Although menopause is a normal part of a woman's life, it is known to occur earlier than expected. This is why women are interested in the risk factors associated with an earlier onset of menopause. Although this has not been proven yet, there is evidence suggesting that certain factors may contribute to perimenopause at an earlier stage in life.
Family history: Most women experience menopause around the same age as their mothers and sisters. Experts are unable to explain this fact.
Never delivered: If woman has never given birth, this could be considered as a risk factor, but it could also be related to the hormone fluctuations present during pregnancy.
Heart disease: Recently conducted studies show that there is a connection between a history of heart disease and early menopause. This could be explained easily, as an increased risk of heart disease (elevated cholesterol, high blood pressure) and early menopause are usually connected.
Perimenopause and medical interventions
Menopause may be induced at any time after your first period by medical intervention.
Total hysterectomybilateral oophorectomy: The radical way of causing menopause is an operation called total hysterectomy and bilateral oophorectomy, in which both the uterus and the ovaries are removed. Hormone production stops suddenly, so there's no perimenopausal phase, and periods stop immediately.
Chemotherapy and radiation therapy: Research into radiation side effects have proven that these cancer therapies can cause the symptoms of menopause, such as hot flashes and cessation of periods, during the course of treatment.
Is there any treatment for perimenopause?
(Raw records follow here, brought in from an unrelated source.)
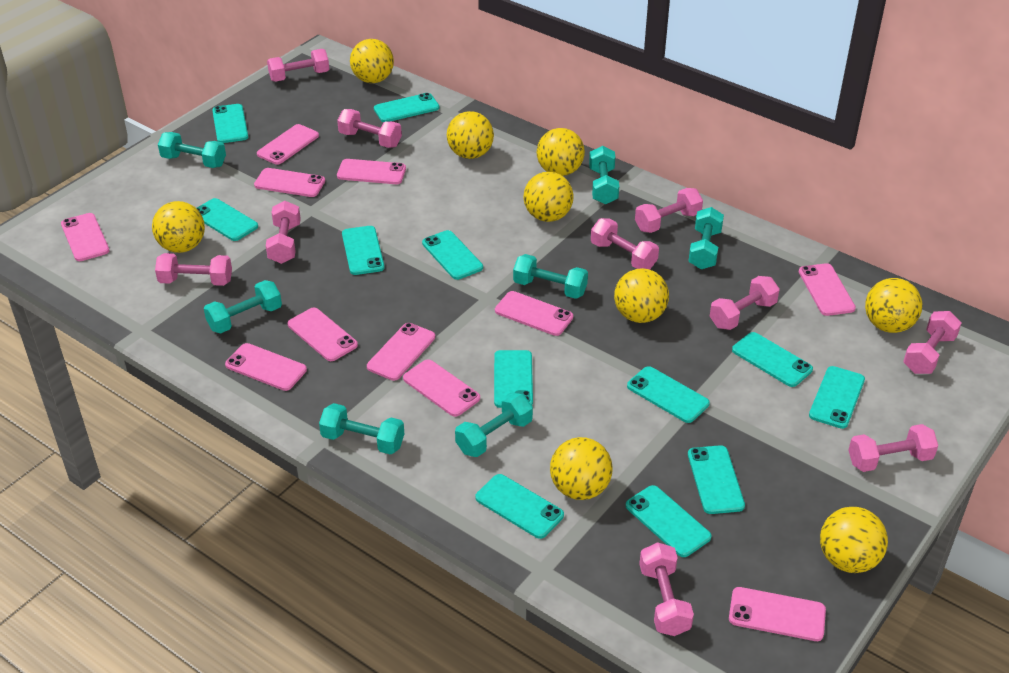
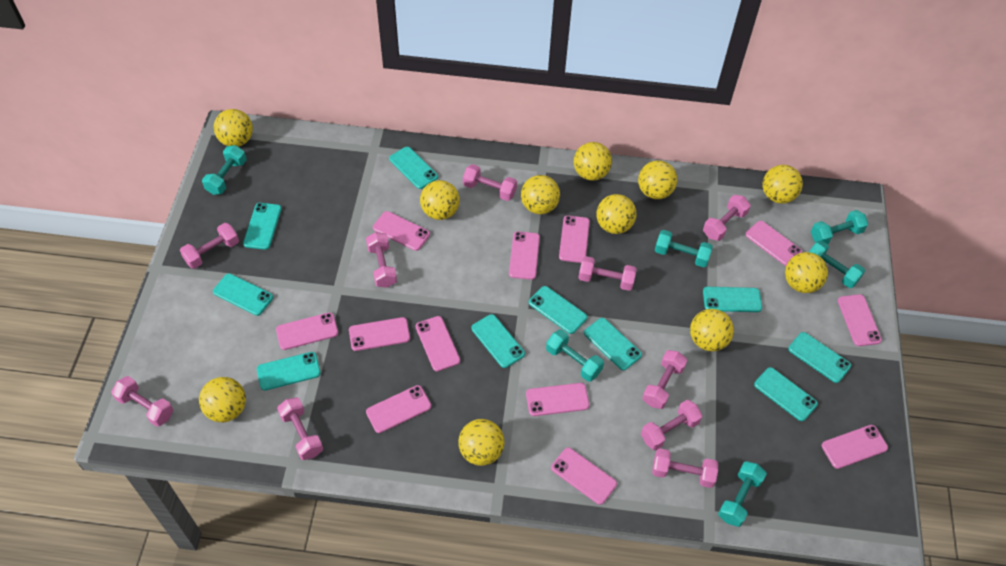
pink phone: [61,213,110,261] [225,343,307,391] [254,168,325,197] [257,124,319,165] [288,308,358,361] [337,159,406,184] [367,323,435,381] [403,359,480,417] [495,291,573,336] [729,587,826,641] [799,263,856,316] = 11 -> [276,312,338,350] [349,317,410,351] [366,385,431,433] [373,211,430,251] [416,316,460,372] [509,231,540,280] [526,383,590,416] [551,448,617,505] [559,215,590,263] [745,221,802,266] [822,425,888,469] [838,294,882,346] = 12
turquoise dumbbell: [158,132,226,168] [204,280,282,333] [319,403,404,455] [455,392,533,457] [513,254,588,299] [589,146,619,204] [688,207,724,269] = 7 -> [202,145,246,195] [546,330,604,382] [655,230,713,267] [718,461,767,527] [809,241,865,288] [811,210,868,244] = 6
turquoise phone: [196,198,258,241] [212,104,248,143] [342,226,385,275] [374,93,439,122] [422,230,483,280] [475,474,564,539] [494,350,533,408] [626,485,711,557] [627,366,710,423] [688,445,745,514] [732,332,813,387] [809,366,865,429] = 12 -> [213,273,273,316] [243,203,282,250] [257,352,321,391] [389,147,438,189] [471,314,525,368] [529,286,587,334] [584,318,642,370] [703,287,762,312] [754,367,818,421] [788,332,851,383] = 10
yellow ball: [152,201,205,253] [350,39,394,83] [447,111,494,159] [523,172,573,222] [537,128,585,176] [550,437,613,500] [614,268,669,323] [820,507,888,573] [865,278,922,333] = 9 -> [199,377,246,422] [214,109,253,147] [420,180,460,220] [458,419,505,466] [521,175,560,214] [574,142,612,181] [596,194,636,234] [638,160,677,199] [690,309,734,352] [763,165,803,204] [785,252,828,293] = 11

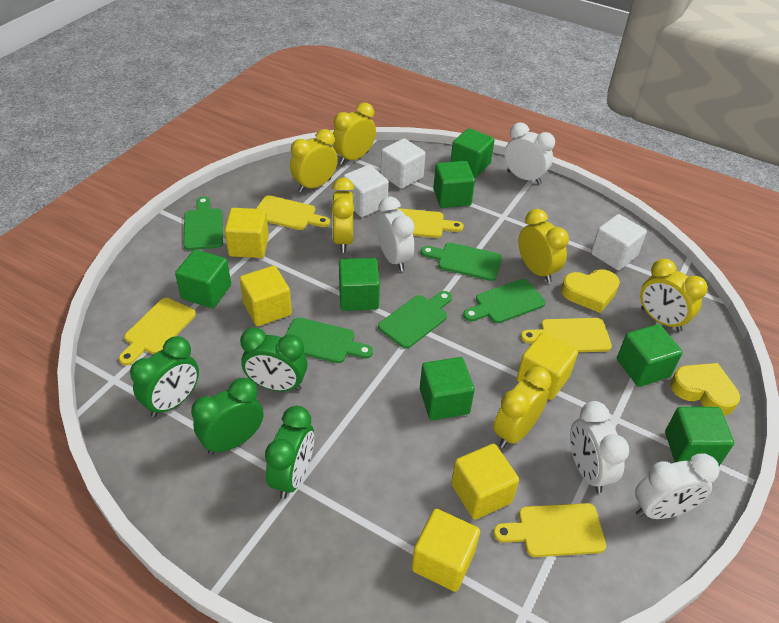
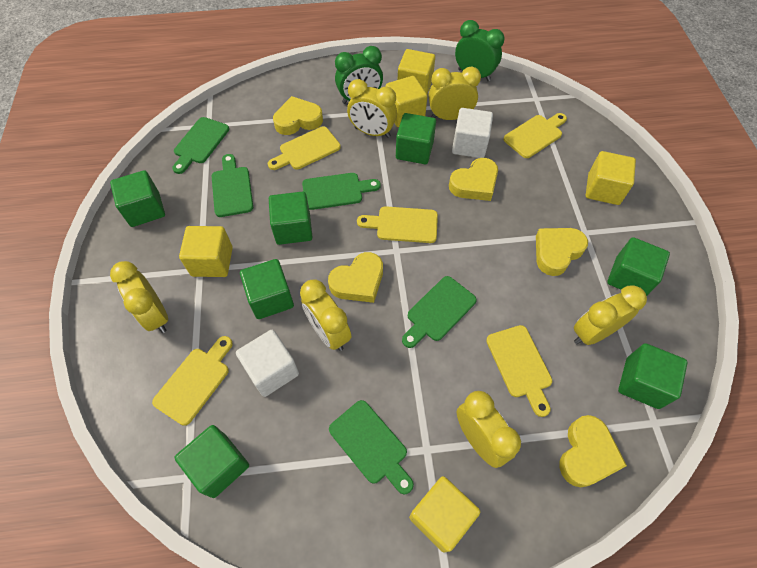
green clock: [130,336,199,417] [191,378,263,455] [240,327,307,391] [265,406,314,499] = 4 -> [335,46,383,104] [455,20,505,81] = 2
white clock: [377,197,414,271] [504,122,555,185] [570,401,629,493] [635,454,720,519] = 4 -> none = 0
white cube: [343,165,389,217] [381,138,426,189] [591,214,647,270] = 3 -> [236,330,299,397] [452,108,493,158] = 2
yellow heart: [561,269,620,313] [670,363,740,415] = 2 -> [273,96,323,135] [328,252,383,303] [449,158,498,201] [536,228,588,276] [559,415,627,487] = 5

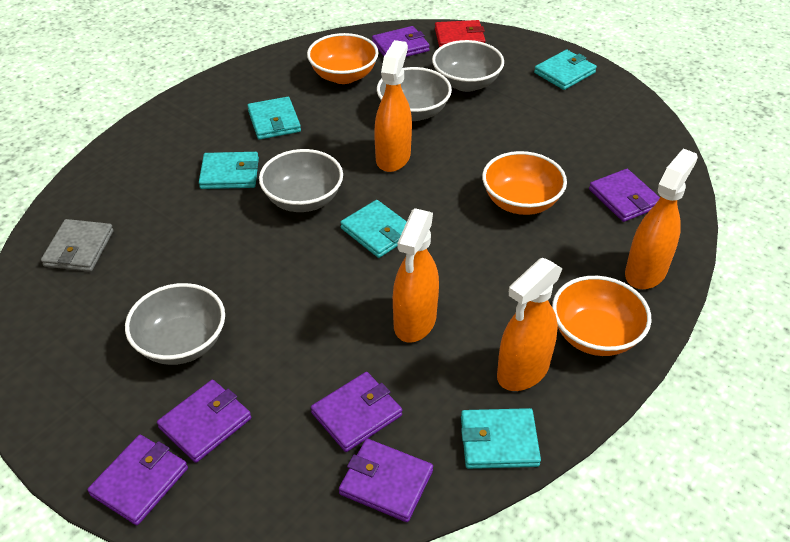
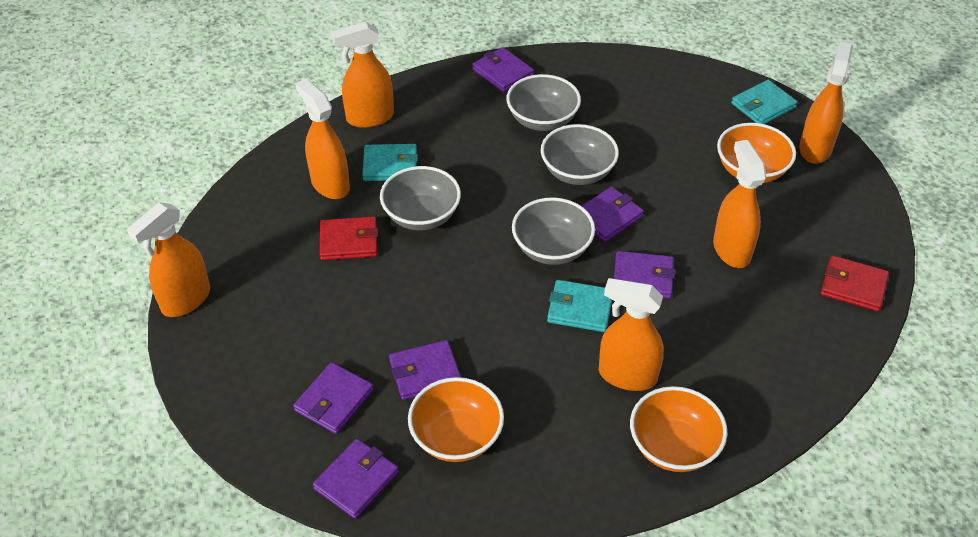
grey wallet: [41,219,114,272] = 1 -> none = 0
orange spray bottle: [374,40,412,172] [393,208,439,343] [497,258,563,391] [625,148,698,289] = 4 -> [127,202,210,317] [295,79,350,199] [332,22,394,128] [599,278,664,391] [713,140,766,268] [799,42,853,164] = 6
red wallet: [435,20,486,47] = 1 -> [320,216,378,260] [821,255,889,311] = 2
turquoise wallet: [199,152,259,189] [247,97,301,140] [340,200,407,258] [461,408,541,469] [534,50,597,90] = 5 -> [362,144,418,181] [547,280,612,332] [732,80,797,124] = 3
Oral contraceptives: Anti-baby pills can help! Women have experienced relieve of perimenopausal symptoms after taking oral contraceptives. These pills can be used for other reasons than birth control. The mechanism is simple – treatments with combined estrogen and progestin can help keep periods regular, plus ease all the symptoms.
Menopause hormone therapy: If a woman reaches menopause and still needs treatment for perimenopause symptoms, she should switch from birth control pills to menopause hormone therapy (HT) because they are a lot safer. This therapy contains much lower doses of hormones.
Useful life-style changes: If a woman makes certain changes in her life, she can ease her symptoms and keep herself healthy.
Eat only healthy foods
A healthy diet is most important in relieving perimenopause symptoms, counteracting specifically the high risks of osteoporosis and heart disease. A woman should eat whole-grain food, vegetables, and fruit, as well as calcium-rich food (milk, cheese, etc.), or take a calcium supplement to obtain recommended daily intake.
Get moving and exercise
Everyone knows that regular exercise can help keep a woman’s weight regulated and make her sleep better, but it can also make her bones stronger, and improve her mood.
Other useful life style changes
- Quit smoking and drink less
- Get more sleep; try going to sleep and waking up at the same time each day
- Reach a healthy weight and try to stay there
- Take multivitamin supplements and ingest enough calcium
- Drink at least eight glasses of water each day
Perimenopause and pregnancy issues
Make no mistake, a woman can indeed get pregnant in perimenopause, unless she has gone 12 consecutive months without a period. That’s why she should talk to her doctor about birth control options. A woman at this age should be aware of the fact that no method of birth control is foolproof, and some of them offer no protection against STDs.